* [AIM OF THE EXERCISE]
For the entries below, repeat exactly each line starting with the one that contains "staining of unremarkable" and going on through the one that contains "brown stain shows", and no others.

*** EXTRACTED DATA ***

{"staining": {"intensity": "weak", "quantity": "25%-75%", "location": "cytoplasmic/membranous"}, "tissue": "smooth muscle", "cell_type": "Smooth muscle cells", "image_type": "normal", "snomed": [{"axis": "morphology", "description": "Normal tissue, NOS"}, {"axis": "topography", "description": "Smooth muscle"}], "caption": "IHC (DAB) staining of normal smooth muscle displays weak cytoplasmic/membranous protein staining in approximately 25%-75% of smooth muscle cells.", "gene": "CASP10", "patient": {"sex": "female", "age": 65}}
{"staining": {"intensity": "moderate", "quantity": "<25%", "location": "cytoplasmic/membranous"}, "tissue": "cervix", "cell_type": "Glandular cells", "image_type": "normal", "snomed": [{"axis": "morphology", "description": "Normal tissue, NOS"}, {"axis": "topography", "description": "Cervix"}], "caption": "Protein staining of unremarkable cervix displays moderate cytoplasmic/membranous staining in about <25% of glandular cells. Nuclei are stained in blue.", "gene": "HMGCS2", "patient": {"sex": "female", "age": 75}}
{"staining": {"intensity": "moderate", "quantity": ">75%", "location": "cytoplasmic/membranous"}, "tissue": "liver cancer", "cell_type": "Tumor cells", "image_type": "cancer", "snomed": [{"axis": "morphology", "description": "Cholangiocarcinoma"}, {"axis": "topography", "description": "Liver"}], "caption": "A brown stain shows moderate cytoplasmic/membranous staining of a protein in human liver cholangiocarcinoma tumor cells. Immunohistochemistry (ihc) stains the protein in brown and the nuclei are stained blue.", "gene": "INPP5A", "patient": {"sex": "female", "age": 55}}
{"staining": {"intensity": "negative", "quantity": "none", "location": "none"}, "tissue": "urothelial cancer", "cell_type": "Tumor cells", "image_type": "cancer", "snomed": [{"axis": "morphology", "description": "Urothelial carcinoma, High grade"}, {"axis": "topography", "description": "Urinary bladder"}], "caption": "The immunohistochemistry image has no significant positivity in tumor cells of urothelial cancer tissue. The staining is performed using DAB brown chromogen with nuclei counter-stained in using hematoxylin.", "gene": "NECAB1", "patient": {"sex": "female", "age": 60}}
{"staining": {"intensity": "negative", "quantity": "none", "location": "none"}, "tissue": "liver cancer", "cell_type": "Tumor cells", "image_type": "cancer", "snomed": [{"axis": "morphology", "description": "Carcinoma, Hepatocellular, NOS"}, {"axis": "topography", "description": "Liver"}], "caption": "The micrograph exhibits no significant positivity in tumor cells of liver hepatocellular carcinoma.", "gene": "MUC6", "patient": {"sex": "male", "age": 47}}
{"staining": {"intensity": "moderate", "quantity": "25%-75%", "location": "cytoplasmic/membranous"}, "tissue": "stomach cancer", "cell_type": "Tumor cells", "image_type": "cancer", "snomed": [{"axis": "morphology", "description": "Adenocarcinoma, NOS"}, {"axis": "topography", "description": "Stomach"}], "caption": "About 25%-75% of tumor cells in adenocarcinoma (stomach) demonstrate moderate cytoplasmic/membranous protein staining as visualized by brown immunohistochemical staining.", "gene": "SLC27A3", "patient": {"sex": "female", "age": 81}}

*** End of EXTRACTED DATA ***

* [TASK RESPONSE]
{"staining": {"intensity": "moderate", "quantity": "<25%", "location": "cytoplasmic/membranous"}, "tissue": "cervix", "cell_type": "Glandular cells", "image_type": "normal", "snomed": [{"axis": "morphology", "description": "Normal tissue, NOS"}, {"axis": "topography", "description": "Cervix"}], "caption": "Protein staining of unremarkable cervix displays moderate cytoplasmic/membranous staining in about <25% of glandular cells. Nuclei are stained in blue.", "gene": "HMGCS2", "patient": {"sex": "female", "age": 75}}
{"staining": {"intensity": "moderate", "quantity": ">75%", "location": "cytoplasmic/membranous"}, "tissue": "liver cancer", "cell_type": "Tumor cells", "image_type": "cancer", "snomed": [{"axis": "morphology", "description": "Cholangiocarcinoma"}, {"axis": "topography", "description": "Liver"}], "caption": "A brown stain shows moderate cytoplasmic/membranous staining of a protein in human liver cholangiocarcinoma tumor cells. Immunohistochemistry (ihc) stains the protein in brown and the nuclei are stained blue.", "gene": "INPP5A", "patient": {"sex": "female", "age": 55}}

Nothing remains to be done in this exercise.